Furthermore, a clause in the standard conditions of tender imposed obligations on the employer in relation to its acceptance of any tender, requiring the employer to:
- “Accept the tender offer only if the tenderer complies with the legal requirements, if any, stated in the tender data”; and to
- “Notify the successful tenderer of the employer’s acceptance of his tender offer by completing and returning one copy of the form of offer and acceptance before the expiry of the validity period stated in the tender data, or agreed additional period. Provided that the form of offer and acceptance does not contain any qualifying statements, it will constitute the formation of a contract between the employer and the successful tenderer as described in the form of offer and acceptance.”
It followed that the failure to adhere to the procedure of duly signing and notifying before the end of the period of validity rendered the acceptances invalid.
The court found that where a contract stipulates the formalities to be followed for acceptance, then that contract will be concluded only upon that specific mode of acceptance being followed. Failure to comply with the specified procedures and formalities by either party renders the contract null and void. In the matter before it, the court held that the non-compliance with the stipulated provisions for acceptance resulted in no contractual obligations having arisen – with the corresponding effect that the parties could not rely on any contractual remedies.
South African law provides also clear authority on the scope and principles of contract law and states what constitutes valid acceptance. Unless an agreement states that its existence is subject to the rules pertaining to acceptance set out within it, the general rule is that acceptance takes place on the notification of acceptance, i.e. when Party A tells Party B that it accepts the contract. Importantly, there are several unavoidable requirements for valid acceptance; it must be:
- By the person to whom the offer was made; and
- In the prescribed manner, by law or by the requirements of the contract.
Some contracts may specify that a physical signature is not necessary to begin with. The JBCC Principal Building Agreement, Edition 4.1 states, in clause 3.5, that “formal signatures are not required to render this agreement binding.” The same clause appeared in Edition 5.0 of the Agreement.
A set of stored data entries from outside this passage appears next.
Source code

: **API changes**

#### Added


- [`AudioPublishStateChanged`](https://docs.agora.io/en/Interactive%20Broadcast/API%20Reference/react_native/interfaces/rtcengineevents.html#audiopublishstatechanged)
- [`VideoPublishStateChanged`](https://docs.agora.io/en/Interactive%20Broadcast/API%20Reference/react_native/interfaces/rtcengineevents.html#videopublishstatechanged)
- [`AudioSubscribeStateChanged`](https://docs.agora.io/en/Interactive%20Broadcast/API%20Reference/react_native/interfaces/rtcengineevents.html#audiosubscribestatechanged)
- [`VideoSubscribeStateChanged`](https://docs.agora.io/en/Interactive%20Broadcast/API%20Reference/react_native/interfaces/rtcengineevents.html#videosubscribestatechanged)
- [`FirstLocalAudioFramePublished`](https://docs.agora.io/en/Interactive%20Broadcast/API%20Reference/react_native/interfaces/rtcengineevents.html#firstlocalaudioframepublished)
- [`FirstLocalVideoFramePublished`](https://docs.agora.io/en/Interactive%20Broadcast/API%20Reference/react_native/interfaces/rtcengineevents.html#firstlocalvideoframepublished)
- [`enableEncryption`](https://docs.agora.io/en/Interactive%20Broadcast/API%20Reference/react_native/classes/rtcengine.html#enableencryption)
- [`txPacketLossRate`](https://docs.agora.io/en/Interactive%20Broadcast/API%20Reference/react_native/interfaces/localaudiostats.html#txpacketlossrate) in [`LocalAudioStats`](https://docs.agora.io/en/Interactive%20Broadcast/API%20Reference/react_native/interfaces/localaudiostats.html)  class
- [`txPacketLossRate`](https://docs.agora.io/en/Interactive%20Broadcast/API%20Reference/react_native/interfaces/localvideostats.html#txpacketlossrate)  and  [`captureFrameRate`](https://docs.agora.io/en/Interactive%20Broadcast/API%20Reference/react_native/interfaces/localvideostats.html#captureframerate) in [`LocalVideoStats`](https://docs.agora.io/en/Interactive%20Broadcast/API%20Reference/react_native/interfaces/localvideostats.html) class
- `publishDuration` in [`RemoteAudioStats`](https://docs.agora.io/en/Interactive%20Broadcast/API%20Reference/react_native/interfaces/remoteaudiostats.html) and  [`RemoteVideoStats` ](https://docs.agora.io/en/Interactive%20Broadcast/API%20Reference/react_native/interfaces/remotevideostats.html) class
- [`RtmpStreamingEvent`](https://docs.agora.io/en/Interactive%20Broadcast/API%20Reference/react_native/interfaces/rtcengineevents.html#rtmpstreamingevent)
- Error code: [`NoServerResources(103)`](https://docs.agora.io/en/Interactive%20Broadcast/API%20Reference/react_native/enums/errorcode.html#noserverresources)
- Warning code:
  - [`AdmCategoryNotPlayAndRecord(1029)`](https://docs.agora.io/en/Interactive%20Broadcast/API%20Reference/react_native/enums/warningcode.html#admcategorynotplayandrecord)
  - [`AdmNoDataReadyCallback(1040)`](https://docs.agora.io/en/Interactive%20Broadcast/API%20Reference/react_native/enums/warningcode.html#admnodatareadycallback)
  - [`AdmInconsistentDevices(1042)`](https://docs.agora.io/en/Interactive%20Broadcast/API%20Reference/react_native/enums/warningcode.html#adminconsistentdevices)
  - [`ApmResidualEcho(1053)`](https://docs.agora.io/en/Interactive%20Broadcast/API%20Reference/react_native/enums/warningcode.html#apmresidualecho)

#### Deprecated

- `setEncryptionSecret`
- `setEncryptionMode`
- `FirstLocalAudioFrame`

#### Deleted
However, it appears that the drafters of the JBCC suite of contracts chose to follow a safer route, excluding, from Edition 6.1 onwards, that clause 3.5 with the effect that formal signatures are now required.
It is vital to ensure that the acceptance of a contract is solid and clearly in line with the requirements specified by law or by the contract itself. As is seen above, it is not uncommon for the courts to refuse to enforce contacts entered into defectively. The parties to any contract must always be mindful of safeguarding themselves by knowing the terms of their agreements and, when in any doubt, consulting experienced attorneys for assistance.